Pour l’heure, c’est paradoxalement plutôt tranquille pour les deux équipages de tête. Il suffit de faire le dos rond, de laisser passer le gros du mauvais temps devant les étraves. C’est tout au plus parfaitement inconfortable, même si l’on ne peut jamais exclure la déferlante vacharde qui vient s’abimer sur le pont et tout dévaster sur son passage. L’équipage de Cheminées Poujoulat annonçait malgré tout 45 nœuds de vent et des creux de 7 à 8 mètres. On a connu plus douces conditions.

Pour les deux équipes de tête, la principale difficulté va être de savoir quand remettre en route et sur quel tempo. Trop rapide, on risque de se jeter dans la gueule du loup qu’on a patiemment évité, sans compter le risque de casse. Trop lent, on accepte de laisser ce système météo partir devant, sans profiter des régimes d’ouest soutenus, synonymes de belles moyennes. La journée de demain risque d’être particulièrement tonique. C’est là que toute l’expérience et l’intelligence des marins sont nécessaires : il faut apprendre à être en phase avec ce que peut supporter le bateau, à sortir de la léthargie forcée qu’ont imposée ces heures de mer à la cape… Un exercice délicat qui pourrait conditionner le contour des jours à venir.

 

L’heure des confidences

Derrière, on n’a pas ces états d’âme. A bord de GAES Centros Auditivos, Anna Corbella et Gerard Marin ont repris leur marche en avant, enfin débarrassés de l’anticyclone des Mascareignes. Mais ils ont maintenant l’équipe de Renault Captur qui leur file le train et n’entend pas s’en laisser conter. We Are Water a repris sa marche en avant et creuse l’écart sur One Planet One Ocean & Pharmaton, pendant que Spirit of Hungary est, lui aussi, entré dans l’océan Indien.

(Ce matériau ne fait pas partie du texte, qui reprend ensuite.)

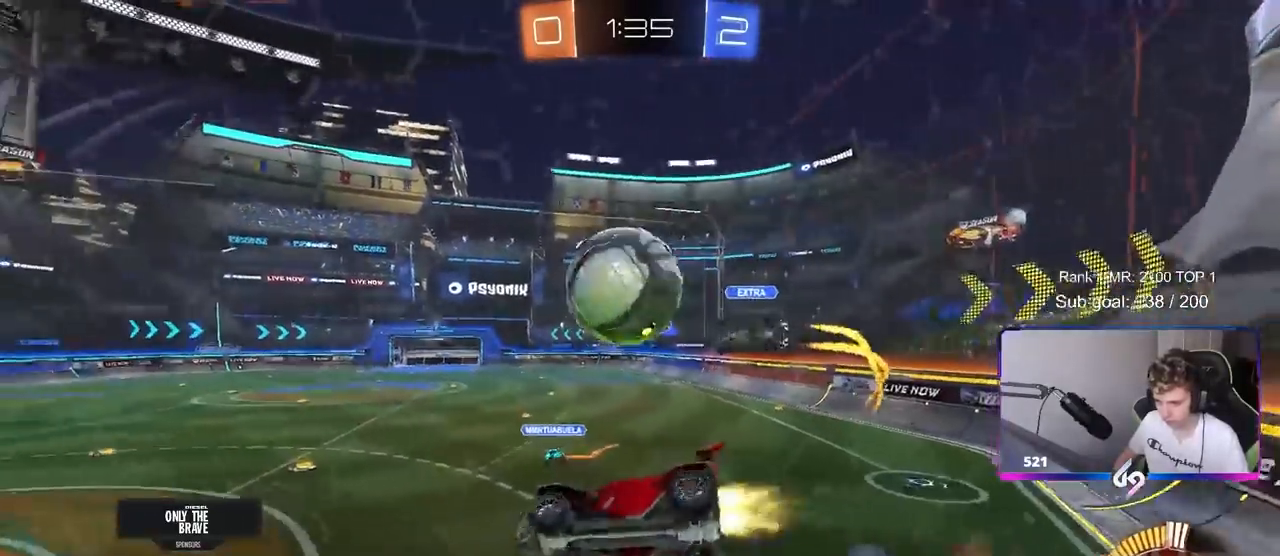
{"keys": ["d", "s", "shift", "w"], "mouse": ["right"], "mouse_move": "down-right", "events": [[33, "mouse_right", "up"], [83, "d", "up"], [83, "s", "up"], [133, "a", "up"], [133, "shift", "down"], [183, "shift", "up"], [233, "w", "down"], [333, "d", "down"], [333, "shift", "down"], [367, "mouse_right", "down"], [467, "mouse_left", "up"], [467, "s", "down"]]}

Effets des mers du Sud, sentiment d’isolement plus fort ? Les marins délaissent volontiers dans leurs messages les considérations purement tactiques pour se laisser aller à quelques révélations sur leur vie à bord. Ce sont les chaussettes trempées de Nandor Fa à bord de Spirit of Hungary, les éclats de rire des frères Garcia qui savourent leur complicité ou la fierté émue de Guillermo Altadill apprenant que son fils embarquait sur l’équipage espagnol de MAPFRE pour la prochaine étape de la Volvo Ocean Race entre Sanya et Auckland. Les deux risquent d’être ensemble aux antipodes, mais il y aura tout de même près de 1000 milles, de la Nouvelle-Zélande aux Quarantièmes du Pacifique Sud, pour les séparer.